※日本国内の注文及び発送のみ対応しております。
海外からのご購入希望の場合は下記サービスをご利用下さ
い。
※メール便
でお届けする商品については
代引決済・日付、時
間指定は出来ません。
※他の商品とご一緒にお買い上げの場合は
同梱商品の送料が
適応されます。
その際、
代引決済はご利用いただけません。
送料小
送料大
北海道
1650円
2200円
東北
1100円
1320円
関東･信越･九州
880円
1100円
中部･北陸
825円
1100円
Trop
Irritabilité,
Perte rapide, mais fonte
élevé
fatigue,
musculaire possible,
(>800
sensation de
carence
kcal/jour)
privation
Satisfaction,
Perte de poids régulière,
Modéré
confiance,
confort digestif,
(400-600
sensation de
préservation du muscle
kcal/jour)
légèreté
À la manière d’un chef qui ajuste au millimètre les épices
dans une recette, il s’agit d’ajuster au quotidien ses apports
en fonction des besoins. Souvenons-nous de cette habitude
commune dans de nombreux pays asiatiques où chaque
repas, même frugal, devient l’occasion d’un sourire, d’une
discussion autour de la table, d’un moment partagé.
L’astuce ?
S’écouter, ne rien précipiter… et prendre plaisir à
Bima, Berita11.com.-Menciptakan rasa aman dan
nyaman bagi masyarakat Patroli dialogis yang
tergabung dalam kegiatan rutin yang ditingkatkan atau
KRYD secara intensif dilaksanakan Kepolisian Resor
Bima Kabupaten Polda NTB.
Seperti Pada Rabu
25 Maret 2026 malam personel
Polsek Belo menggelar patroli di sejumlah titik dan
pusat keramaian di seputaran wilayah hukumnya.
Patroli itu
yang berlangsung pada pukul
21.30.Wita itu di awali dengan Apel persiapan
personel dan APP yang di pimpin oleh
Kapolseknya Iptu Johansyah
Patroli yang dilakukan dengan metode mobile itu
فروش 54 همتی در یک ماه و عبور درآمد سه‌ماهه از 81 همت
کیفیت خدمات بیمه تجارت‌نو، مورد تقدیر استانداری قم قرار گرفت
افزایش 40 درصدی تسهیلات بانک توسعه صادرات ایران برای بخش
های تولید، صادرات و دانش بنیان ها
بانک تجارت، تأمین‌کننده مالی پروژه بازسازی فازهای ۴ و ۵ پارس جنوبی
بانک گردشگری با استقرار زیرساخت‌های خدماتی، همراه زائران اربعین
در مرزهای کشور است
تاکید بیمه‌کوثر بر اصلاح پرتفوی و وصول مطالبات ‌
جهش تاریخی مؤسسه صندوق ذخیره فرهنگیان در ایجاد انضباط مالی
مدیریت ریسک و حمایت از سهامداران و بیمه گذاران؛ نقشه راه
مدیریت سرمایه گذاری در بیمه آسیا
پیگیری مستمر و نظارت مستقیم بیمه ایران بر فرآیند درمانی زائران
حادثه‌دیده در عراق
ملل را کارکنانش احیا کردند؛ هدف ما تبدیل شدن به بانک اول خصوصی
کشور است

——

Assignment: Print all entries again, exactly.

Response area:
※日本国内の注文及び発送のみ対応しております。
海外からのご購入希望の場合は下記サービスをご利用下さ
い。
※メール便
でお届けする商品については
代引決済・日付、時
間指定は出来ません。
※他の商品とご一緒にお買い上げの場合は
同梱商品の送料が
適応されます。
その際、
代引決済はご利用いただけません。
送料小
送料大
北海道
1650円
2200円
東北
1100円
1320円
関東･信越･九州
880円
1100円
中部･北陸
825円
1100円
Trop
Irritabilité,
Perte rapide, mais fonte
élevé
fatigue,
musculaire possible,
(>800
sensation de
carence
kcal/jour)
privation
Satisfaction,
Perte de poids régulière,
Modéré
confiance,
confort digestif,
(400-600
sensation de
préservation du muscle
kcal/jour)
légèreté
À la manière d’un chef qui ajuste au millimètre les épices
dans une recette, il s’agit d’ajuster au quotidien ses apports
en fonction des besoins. Souvenons-nous de cette habitude
commune dans de nombreux pays asiatiques où chaque
repas, même frugal, devient l’occasion d’un sourire, d’une
discussion autour de la table, d’un moment partagé.
L’astuce ?
S’écouter, ne rien précipiter… et prendre plaisir à
Bima, Berita11.com.-Menciptakan rasa aman dan
nyaman bagi masyarakat Patroli dialogis yang
tergabung dalam kegiatan rutin yang ditingkatkan atau
KRYD secara intensif dilaksanakan Kepolisian Resor
Bima Kabupaten Polda NTB.
Seperti Pada Rabu
25 Maret 2026 malam personel
Polsek Belo menggelar patroli di sejumlah titik dan
pusat keramaian di seputaran wilayah hukumnya.
Patroli itu
yang berlangsung pada pukul
21.30.Wita itu di awali dengan Apel persiapan
personel dan APP yang di pimpin oleh
Kapolseknya Iptu Johansyah
Patroli yang dilakukan dengan metode mobile itu
فروش 54 همتی در یک ماه و عبور درآمد سه‌ماهه از 81 همت
کیفیت خدمات بیمه تجارت‌نو، مورد تقدیر استانداری قم قرار گرفت
افزایش 40 درصدی تسهیلات بانک توسعه صادرات ایران برای بخش
های تولید، صادرات و دانش بنیان ها
بانک تجارت، تأمین‌کننده مالی پروژه بازسازی فازهای ۴ و ۵ پارس جنوبی
بانک گردشگری با استقرار زیرساخت‌های خدماتی، همراه زائران اربعین
در مرزهای کشور است
تاکید بیمه‌کوثر بر اصلاح پرتفوی و وصول مطالبات ‌
جهش تاریخی مؤسسه صندوق ذخیره فرهنگیان در ایجاد انضباط مالی
مدیریت ریسک و حمایت از سهامداران و بیمه گذاران؛ نقشه راه
مدیریت سرمایه گذاری در بیمه آسیا
پیگیری مستمر و نظارت مستقیم بیمه ایران بر فرآیند درمانی زائران
حادثه‌دیده در عراق
ملل را کارکنانش احیا کردند؛ هدف ما تبدیل شدن به بانک اول خصوصی
کشور است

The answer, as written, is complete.